The Strasbourg trilogue on the EU's AI-Act Omnibus broke around 2 a.m. local on April 29 after roughly twelve hours of negotiation, without political agreement. The unresolved file was the conformity-assessment relationship between the AI Act and existing sectoral product-safety law — the Annex I architecture for AI inside regulated products such as medical devices and machinery, where the European Parliament pushed to move sectoral legislation from Section A to Section B and the Council pushed back. A follow-up trilogue is provisionally scheduled around May 13 under the Cypriot Presidency. The decision this forces for any operator with high-risk systems in scope — recruitment, screening, performance, termination, agentic resume parsers, biometric identification — is whether to read the collapse as evidence a delay is coming and slow August-2 preparations, or to treat the AI Act's existing applicability dates as the binding fact and stay on the August 2 path. The second read is the safe one: until an Omnibus regulation is adopted, the dates in Article 113 of Regulation 2024/1689 are operative law, and the Annex III high-risk obligations fire on August 2 as written. The Cypriot Presidency window is short; even if a deal lands May 13, formal Council adoption and Parliament approval cannot reasonably complete before August. Treat the trilogue collapse as confirmation the deadline is not moving and continue compliance work as scoped. Re-evaluate only after a formal adoption text exists, not after a political signal.

Considered and passed

  • CVE-2026-33626 (LMDeploy SSRF, exploited within 12.5 hours of advisory publication) — the rapid-exploitation pattern reinforces today's LiteLLM lead, but the LMDeploy advisory itself published April 21 and is past the fresh-news window for a brief of its own. Held alongside LiteLLM as part of the same accelerating-exploitation pattern; the broader engagement belongs in a longer essay on AI-infrastructure time-to-exploit.

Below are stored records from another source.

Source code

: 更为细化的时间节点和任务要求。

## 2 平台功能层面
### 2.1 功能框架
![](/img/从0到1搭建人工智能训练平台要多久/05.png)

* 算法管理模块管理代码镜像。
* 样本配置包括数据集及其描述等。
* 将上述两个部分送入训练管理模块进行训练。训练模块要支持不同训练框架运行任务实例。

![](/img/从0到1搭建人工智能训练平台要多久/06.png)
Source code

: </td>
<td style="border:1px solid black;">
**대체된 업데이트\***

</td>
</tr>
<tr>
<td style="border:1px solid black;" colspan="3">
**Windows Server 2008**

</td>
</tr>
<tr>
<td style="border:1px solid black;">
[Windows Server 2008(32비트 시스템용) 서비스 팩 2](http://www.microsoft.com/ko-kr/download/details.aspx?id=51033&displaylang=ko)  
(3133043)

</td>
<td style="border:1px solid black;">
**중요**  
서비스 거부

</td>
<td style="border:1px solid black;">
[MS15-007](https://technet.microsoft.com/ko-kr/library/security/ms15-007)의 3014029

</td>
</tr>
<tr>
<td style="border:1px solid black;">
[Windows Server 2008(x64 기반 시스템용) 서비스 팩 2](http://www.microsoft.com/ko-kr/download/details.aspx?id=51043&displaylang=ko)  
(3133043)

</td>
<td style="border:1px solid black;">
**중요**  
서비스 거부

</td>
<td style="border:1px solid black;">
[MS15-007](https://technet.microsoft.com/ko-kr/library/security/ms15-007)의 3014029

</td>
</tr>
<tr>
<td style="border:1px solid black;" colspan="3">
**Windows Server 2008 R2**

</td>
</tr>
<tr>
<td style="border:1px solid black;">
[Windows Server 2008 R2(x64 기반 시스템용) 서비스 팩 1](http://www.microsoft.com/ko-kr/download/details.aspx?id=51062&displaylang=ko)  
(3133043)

  • Mem0 memory architecture, Recursive Language Models, and mmGRPO papers (Hugging Face daily papers) — substantive context-engineering research. None is next-turn-actionable as a daily brief; held for the longer context-engineering essay already on the deep-dive list.
  • **Hugging Face *State of Open Source on Hugging Face: Spring 2026*** — useful general industry signal; off the substrate-and-operators beats and not decision-closing.

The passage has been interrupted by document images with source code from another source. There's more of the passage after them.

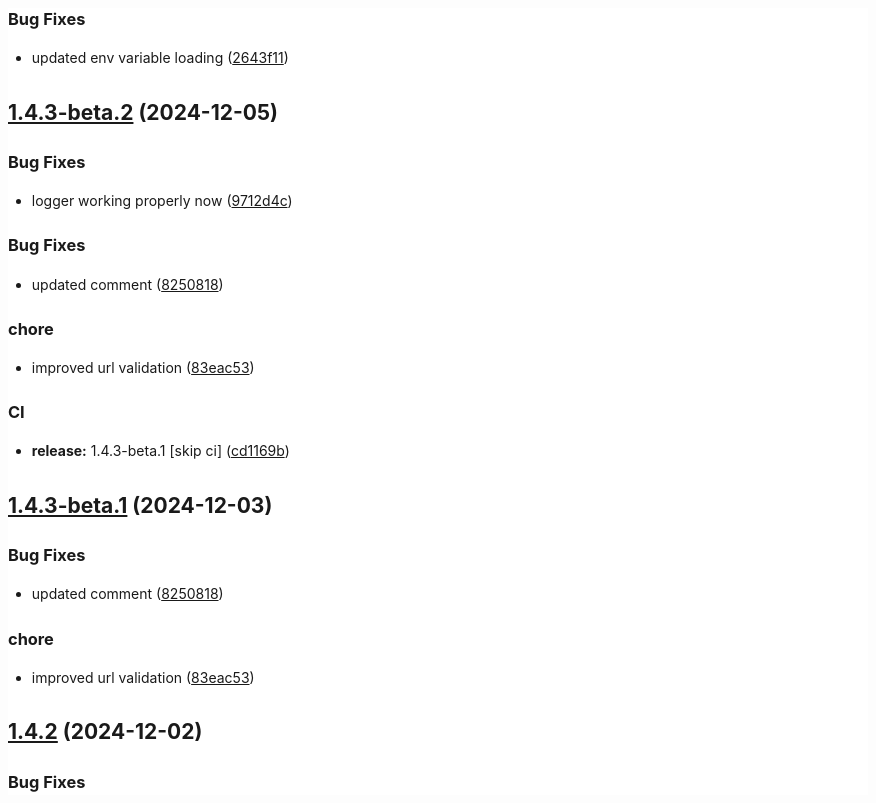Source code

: 
### Bug Fixes

* updated env variable loading ([2643f11](https://github.com/ScrapeGraphAI/scrapegraph-sdk/commit/2643f11c968f0daab26529d513f08c2817763b50))

## [1.4.3-beta.2](https://github.com/ScrapeGraphAI/scrapegraph-sdk/compare/v1.4.3-beta.1...v1.4.3-beta.2) (2024-12-05)


### Bug Fixes

* logger working properly now ([9712d4c](https://github.com/ScrapeGraphAI/scrapegraph-sdk/commit/9712d4c39eea860f813e86a5e2ffc14db6d3a655))

### Bug Fixes

* updated comment ([8250818](https://github.com/ScrapeGraphAI/scrapegraph-sdk/commit/825081883940bc1caa37f4f13e10f710770aeb9c))


### chore

* improved url validation ([83eac53](https://github.com/ScrapeGraphAI/scrapegraph-sdk/commit/83eac530269a767e5469c4aded1656fe00a2cdc0))


### CI

* **release:** 1.4.3-beta.1 [skip ci] ([cd1169b](https://github.com/ScrapeGraphAI/scrapegraph-sdk/commit/cd1169b584ffa621d99961e2e95db96a28037e13))

## [1.4.3-beta.1](https://github.com/ScrapeGraphAI/scrapegraph-sdk/compare/v1.4.2...v1.4.3-beta.1) (2024-12-03)


### Bug Fixes

* updated comment ([8250818](https://github.com/ScrapeGraphAI/scrapegraph-sdk/commit/825081883940bc1caa37f4f13e10f710770aeb9c))


### chore

* improved url validation ([83eac53](https://github.com/ScrapeGraphAI/scrapegraph-sdk/commit/83eac530269a767e5469c4aded1656fe00a2cdc0))

## [1.4.2](https://github.com/ScrapeGraphAI/scrapegraph-sdk/compare/v1.4.1...v1.4.2) (2024-12-02)


### Bug Fixes
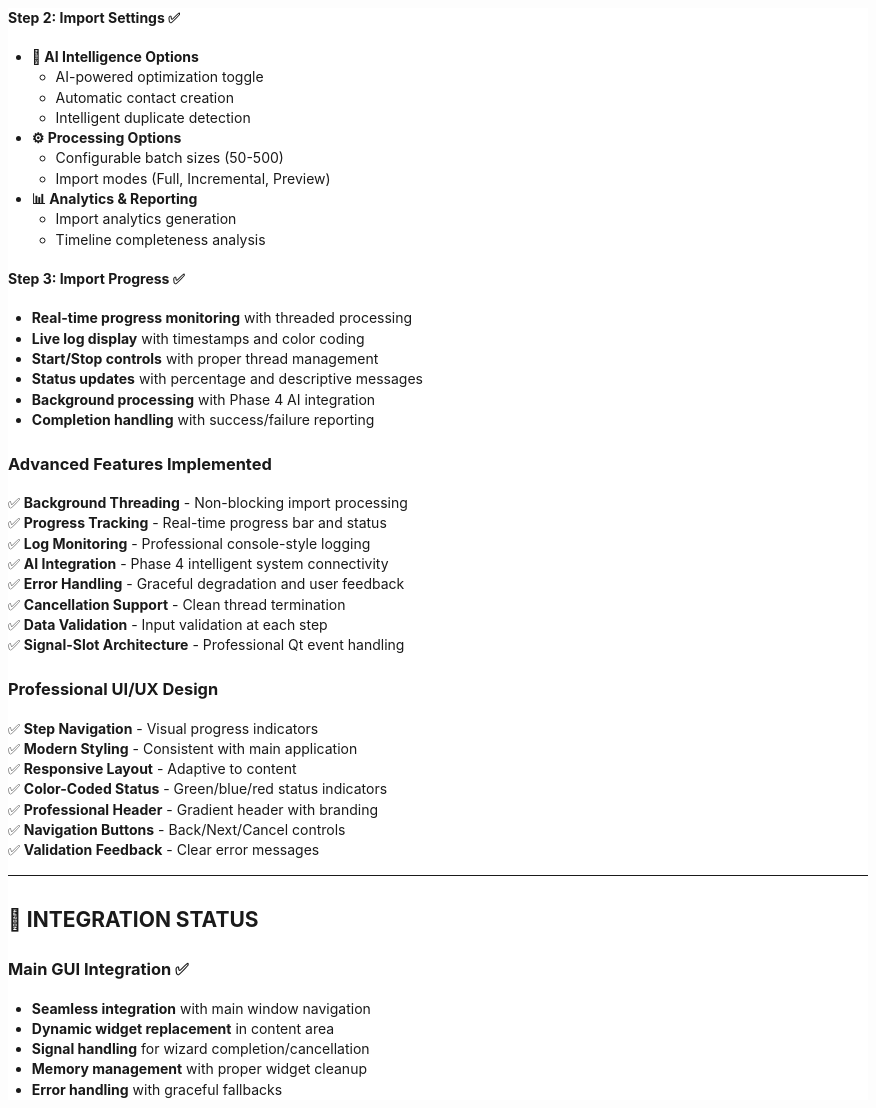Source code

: #### **Step 2: Import Settings** ✅
- **🧠 AI Intelligence Options**
  - AI-powered optimization toggle
  - Automatic contact creation
  - Intelligent duplicate detection
- **⚙️ Processing Options**
  - Configurable batch sizes (50-500)
  - Import modes (Full, Incremental, Preview)
- **📊 Analytics & Reporting**
  - Import analytics generation
  - Timeline completeness analysis

#### **Step 3: Import Progress** ✅
- **Real-time progress monitoring** with threaded processing
- **Live log display** with timestamps and color coding
- **Start/Stop controls** with proper thread management
- **Status updates** with percentage and descriptive messages
- **Background processing** with Phase 4 AI integration
- **Completion handling** with success/failure reporting

### **Advanced Features Implemented**

✅ **Background Threading** - Non-blocking import processing  
✅ **Progress Tracking** - Real-time progress bar and status  
✅ **Log Monitoring** - Professional console-style logging  
✅ **AI Integration** - Phase 4 intelligent system connectivity  
✅ **Error Handling** - Graceful degradation and user feedback  
✅ **Cancellation Support** - Clean thread termination  
✅ **Data Validation** - Input validation at each step  
✅ **Signal-Slot Architecture** - Professional Qt event handling  

### **Professional UI/UX Design**

✅ **Step Navigation** - Visual progress indicators  
✅ **Modern Styling** - Consistent with main application  
✅ **Responsive Layout** - Adaptive to content  
✅ **Color-Coded Status** - Green/blue/red status indicators  
✅ **Professional Header** - Gradient header with branding  
✅ **Navigation Buttons** - Back/Next/Cancel controls  
✅ **Validation Feedback** - Clear error messages  

---

## 🔗 INTEGRATION STATUS

### **Main GUI Integration** ✅
- **Seamless integration** with main window navigation
- **Dynamic widget replacement** in content area
- **Signal handling** for wizard completion/cancellation
- **Memory management** with proper widget cleanup
- **Error handling** with graceful fallbacks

  • OpenAI Workspace Agents general availability — productivity-software announcement carried over from yesterday's pass list; behavioral claims unverifiable without independent eval.

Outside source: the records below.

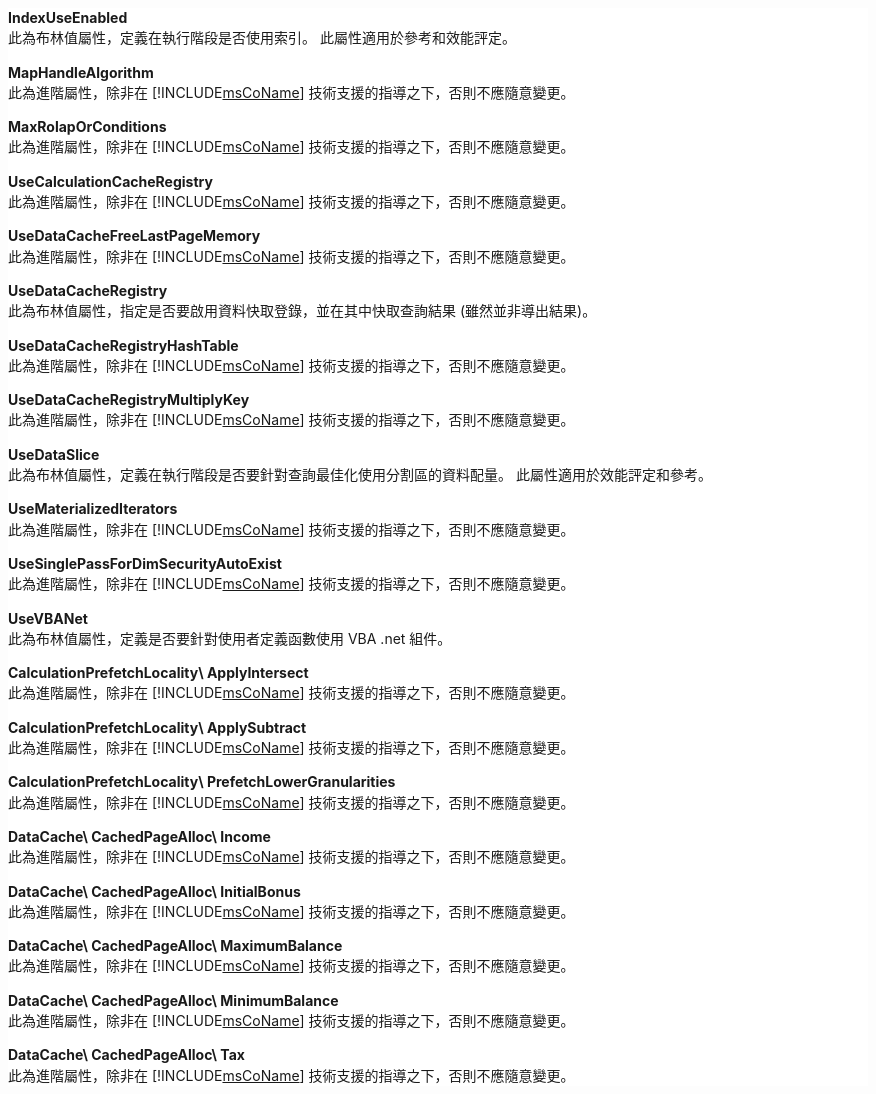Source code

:  **IndexUseEnabled**  
 此為布林值屬性，定義在執行階段是否使用索引。 此屬性適用於參考和效能評定。  
  
 **MapHandleAlgorithm**  
 此為進階屬性，除非在 [!INCLUDE[msCoName](../../includes/msconame-md.md)] 技術支援的指導之下，否則不應隨意變更。  
  
 **MaxRolapOrConditions**  
 此為進階屬性，除非在 [!INCLUDE[msCoName](../../includes/msconame-md.md)] 技術支援的指導之下，否則不應隨意變更。  
  
 **UseCalculationCacheRegistry**  
 此為進階屬性，除非在 [!INCLUDE[msCoName](../../includes/msconame-md.md)] 技術支援的指導之下，否則不應隨意變更。  
  
 **UseDataCacheFreeLastPageMemory**  
 此為進階屬性，除非在 [!INCLUDE[msCoName](../../includes/msconame-md.md)] 技術支援的指導之下，否則不應隨意變更。  
  
 **UseDataCacheRegistry**  
 此為布林值屬性，指定是否要啟用資料快取登錄，並在其中快取查詢結果 (雖然並非導出結果)。  
  
 **UseDataCacheRegistryHashTable**  
 此為進階屬性，除非在 [!INCLUDE[msCoName](../../includes/msconame-md.md)] 技術支援的指導之下，否則不應隨意變更。  
  
 **UseDataCacheRegistryMultiplyKey**  
 此為進階屬性，除非在 [!INCLUDE[msCoName](../../includes/msconame-md.md)] 技術支援的指導之下，否則不應隨意變更。  
  
 **UseDataSlice**  
 此為布林值屬性，定義在執行階段是否要針對查詢最佳化使用分割區的資料配量。 此屬性適用於效能評定和參考。  
  
 **UseMaterializedIterators**  
 此為進階屬性，除非在 [!INCLUDE[msCoName](../../includes/msconame-md.md)] 技術支援的指導之下，否則不應隨意變更。  
  
 **UseSinglePassForDimSecurityAutoExist**  
 此為進階屬性，除非在 [!INCLUDE[msCoName](../../includes/msconame-md.md)] 技術支援的指導之下，否則不應隨意變更。  
  
 **UseVBANet**  
 此為布林值屬性，定義是否要針對使用者定義函數使用 VBA .net 組件。  
  
 **CalculationPrefetchLocality\ ApplyIntersect**  
 此為進階屬性，除非在 [!INCLUDE[msCoName](../../includes/msconame-md.md)] 技術支援的指導之下，否則不應隨意變更。  
  
 **CalculationPrefetchLocality\ ApplySubtract**  
 此為進階屬性，除非在 [!INCLUDE[msCoName](../../includes/msconame-md.md)] 技術支援的指導之下，否則不應隨意變更。  
  
 **CalculationPrefetchLocality\ PrefetchLowerGranularities**  
 此為進階屬性，除非在 [!INCLUDE[msCoName](../../includes/msconame-md.md)] 技術支援的指導之下，否則不應隨意變更。  
  
 **DataCache\  CachedPageAlloc\ Income**  
 此為進階屬性，除非在 [!INCLUDE[msCoName](../../includes/msconame-md.md)] 技術支援的指導之下，否則不應隨意變更。  
  
 **DataCache\  CachedPageAlloc\ InitialBonus**  
 此為進階屬性，除非在 [!INCLUDE[msCoName](../../includes/msconame-md.md)] 技術支援的指導之下，否則不應隨意變更。  
  
 **DataCache\  CachedPageAlloc\ MaximumBalance**  
 此為進階屬性，除非在 [!INCLUDE[msCoName](../../includes/msconame-md.md)] 技術支援的指導之下，否則不應隨意變更。  
  
 **DataCache\  CachedPageAlloc\ MinimumBalance**  
 此為進階屬性，除非在 [!INCLUDE[msCoName](../../includes/msconame-md.md)] 技術支援的指導之下，否則不應隨意變更。  
  
 **DataCache\  CachedPageAlloc\ Tax**  
 此為進階屬性，除非在 [!INCLUDE[msCoName](../../includes/msconame-md.md)] 技術支援的指導之下，否則不應隨意變更。  
  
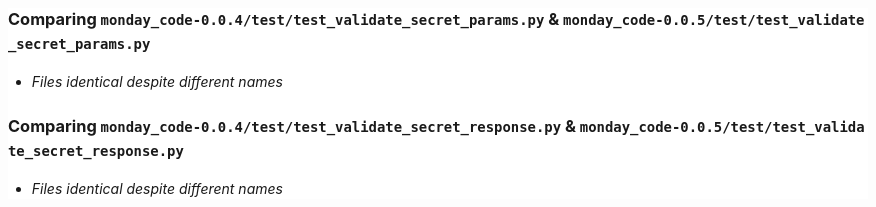 ### Comparing `monday_code-0.0.4/test/test_validate_secret_params.py` & `monday_code-0.0.5/test/test_validate_secret_params.py`

 * *Files identical despite different names*

### Comparing `monday_code-0.0.4/test/test_validate_secret_response.py` & `monday_code-0.0.5/test/test_validate_secret_response.py`

 * *Files identical despite different names*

  • White House drafts guidance to bypass Anthropic's risk-flag designation — political-process news affecting Anthropic's federal-contracting position; passed yesterday, no new evidence today.

On today’s sources

Anthropic's own platform release notes carried the day's substrate lead with full operational detail. Sysdig's research arm and BerriAI's published advisory together did the work on LiteLLM, with strong corroboration through The Hacker News, BleepingComputer, and SC Media. The European policy press — IAPP, Modulos, Implicator AI, DLA Piper, Ropes & Gray — handled the Omnibus collapse cleanly within twenty-four hours of the trilogue's end. Practitioner blogs were quiet on agent-substrate items in the last day; interconnects.ai most recent post is a Qwen 3 review that is off this beat, and red.anthropic.com is between published items.